[Saved entries]
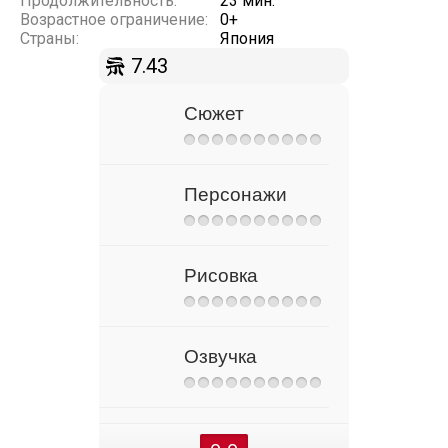
Продолжительность:
23 мин.
Возрастное ограничение:
0+
Страны:
Япония
7.43
Сюжет
Персонажи
Рисовка
Озвучка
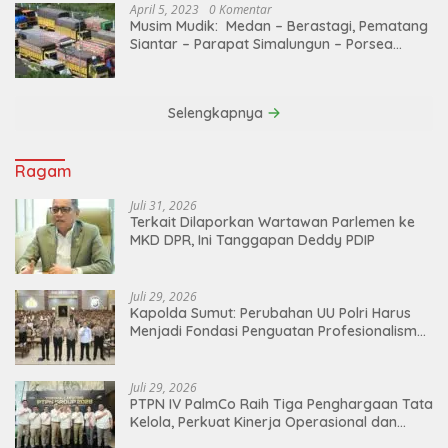
April 5, 2023
0 Komentar
Musim Mudik: Medan – Berastagi, Pematang
Siantar – Parapat Simalungun – Porsea
Angkutan Barang Dibatasi
Selengkapnya
Ragam
Juli 31, 2026
Terkait Dilaporkan Wartawan Parlemen ke
MKD DPR, Ini Tanggapan Deddy PDIP
Juli 29, 2026
Kapolda Sumut: Perubahan UU Polri Harus
Menjadi Fondasi Penguatan Profesionalisme
dan Akuntabilitas Personel
Juli 29, 2026
PTPN IV PalmCo Raih Tiga Penghargaan Tata
Kelola, Perkuat Kinerja Operasional dan
Efisiensi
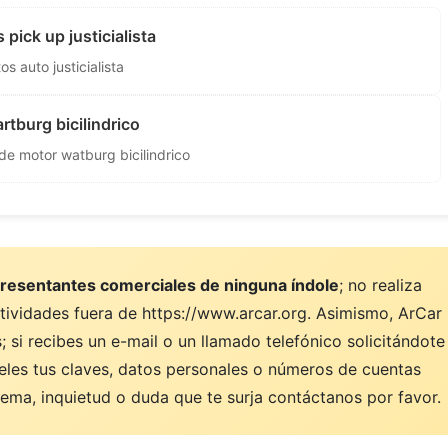
pick up justicialista
s auto justicialista
tburg bicilindrico
de motor watburg bicilindrico
resentantes comerciales de ninguna índole
; no realiza
ctividades fuera de https://www.arcar.org. Asimismo, ArCar
 si recibes un e-mail o un llamado telefónico solicitándote
eles tus claves, datos personales o números de cuentas
ema, inquietud o duda que te surja contáctanos por favor.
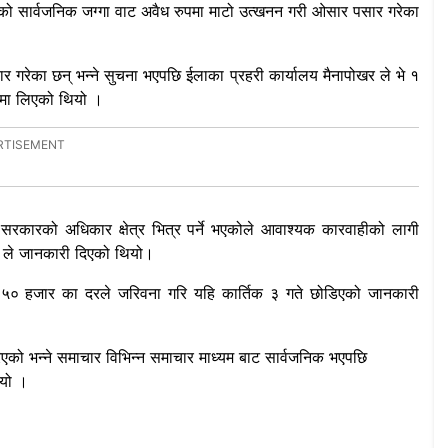
ो सार्वजनिक जग्गा वाट अवैध रुपमा माटो उत्खनन गरी ओसार पसार गरेका
 गरेका छन् भन्ने सुचना भएपछि ईलाका प्रहरी कार्यालय मैनापोखर ले भे १
णमा लिएको थियो ।
सरकारको अधिकार क्षेत्र भित्र पर्ने भएकोले आवाश्यक कारवाहीको लागी
र ले जानकारी दिएको थियो।
लाई ५० हजार का दरले जरिवना गरि यहि कार्तिक ३ गते छोडिएको जानकारी
िएको भन्ने समाचार विभिन्न समाचार माध्यम बाट सार्वजनिक भएपछि
ियो ।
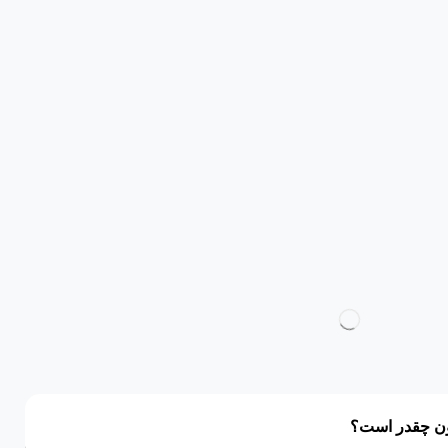
یون چقدر است؟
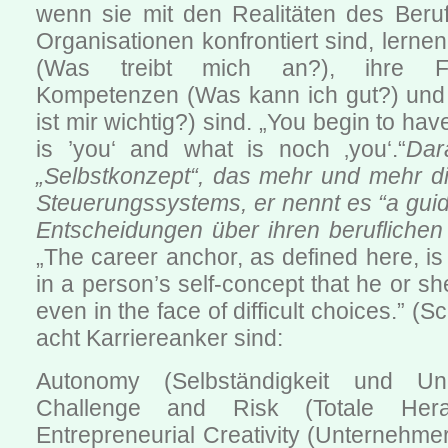
wenn sie mit den Realitäten des Beru
Organisationen konfrontiert sind, lerne
(Was treibt mich an?), ihre Fä
Kompetenzen (Was kann ich gut?) und
ist mir wichtig?) sind. „You begin to ha
is ’you‘ and what is noch ‚you‘.“
Dar
„Selbstkonzept“, das mehr und mehr di
Steuerungssystems, er nennt es “a gui
Entscheidungen über ihren berufliche
„The career anchor, as defined here, is
in a person’s self-concept that he or she
even in the face of difficult choices.” (S
acht Karriereanker sind:
Autonomy (Selbständigkeit und Un
Challenge and Risk (Totale Hera
Entrepreneurial Creativity (Unternehmer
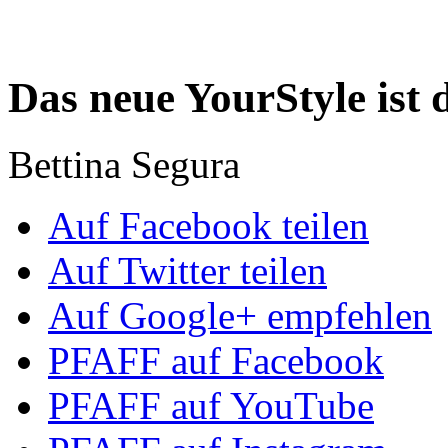
Das neue YourStyle ist 
Bettina Segura
Auf Facebook teilen
Auf Twitter teilen
Auf Google+ empfehlen
PFAFF auf Facebook
PFAFF auf YouTube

> [Exercise objective]: Can you return every line of text from all of the records above, word for word and without the pictures?

> [Problem solution]:
Продолжительность:
23 мин.
Возрастное ограничение:
0+
Страны:
Япония
7.43
Сюжет
Персонажи
Рисовка
Озвучка
April 5, 2023
0 Komentar
Musim Mudik: Medan – Berastagi, Pematang
Siantar – Parapat Simalungun – Porsea
Angkutan Barang Dibatasi
Selengkapnya
Ragam
Juli 31, 2026
Terkait Dilaporkan Wartawan Parlemen ke
MKD DPR, Ini Tanggapan Deddy PDIP
Juli 29, 2026
Kapolda Sumut: Perubahan UU Polri Harus
Menjadi Fondasi Penguatan Profesionalisme
dan Akuntabilitas Personel
Juli 29, 2026
PTPN IV PalmCo Raih Tiga Penghargaan Tata
Kelola, Perkuat Kinerja Operasional dan
Efisiensi
pick up justicialista
s auto justicialista
tburg bicilindrico
de motor watburg bicilindrico
resentantes comerciales de ninguna índole
; no realiza
ctividades fuera de https://www.arcar.org. Asimismo, ArCar
 si recibes un e-mail o un llamado telefónico solicitándote
eles tus claves, datos personales o números de cuentas
ema, inquietud o duda que te surja contáctanos por favor.
ो सार्वजनिक जग्गा वाट अवैध रुपमा माटो उत्खनन गरी ओसार पसार गरेका
 गरेका छन् भन्ने सुचना भएपछि ईलाका प्रहरी कार्यालय मैनापोखर ले भे १
णमा लिएको थियो ।
सरकारको अधिकार क्षेत्र भित्र पर्ने भएकोले आवाश्यक कारवाहीको लागी
र ले जानकारी दिएको थियो।
लाई ५० हजार का दरले जरिवना गरि यहि कार्तिक ३ गते छोडिएको जानकारी
िएको भन्ने समाचार विभिन्न समाचार माध्यम बाट सार्वजनिक भएपछि
ियो ।
یون چقدر است؟
wenn sie mit den Realitäten des Beru
Organisationen konfrontiert sind, lerne
(Was treibt mich an?), ihre Fä
Kompetenzen (Was kann ich gut?) und
ist mir wichtig?) sind. „You begin to ha
is ’you‘ and what is noch ‚you‘.“
Dar
„Selbstkonzept“, das mehr und mehr di
Steuerungssystems, er nennt es “a gui
Entscheidungen über ihren berufliche
„The career anchor, as defined here, is
in a person’s self-concept that he or she
even in the face of difficult choices.” (S
acht Karriereanker sind:
Autonomy (Selbständigkeit und Un
Challenge and Risk (Totale Hera
Entrepreneurial Creativity (Unternehmer
Das neue YourStyle ist 
Bettina Segura
Auf Facebook teilen
Auf Twitter teilen
Auf Google+ empfehlen
PFAFF auf Facebook
PFAFF auf YouTube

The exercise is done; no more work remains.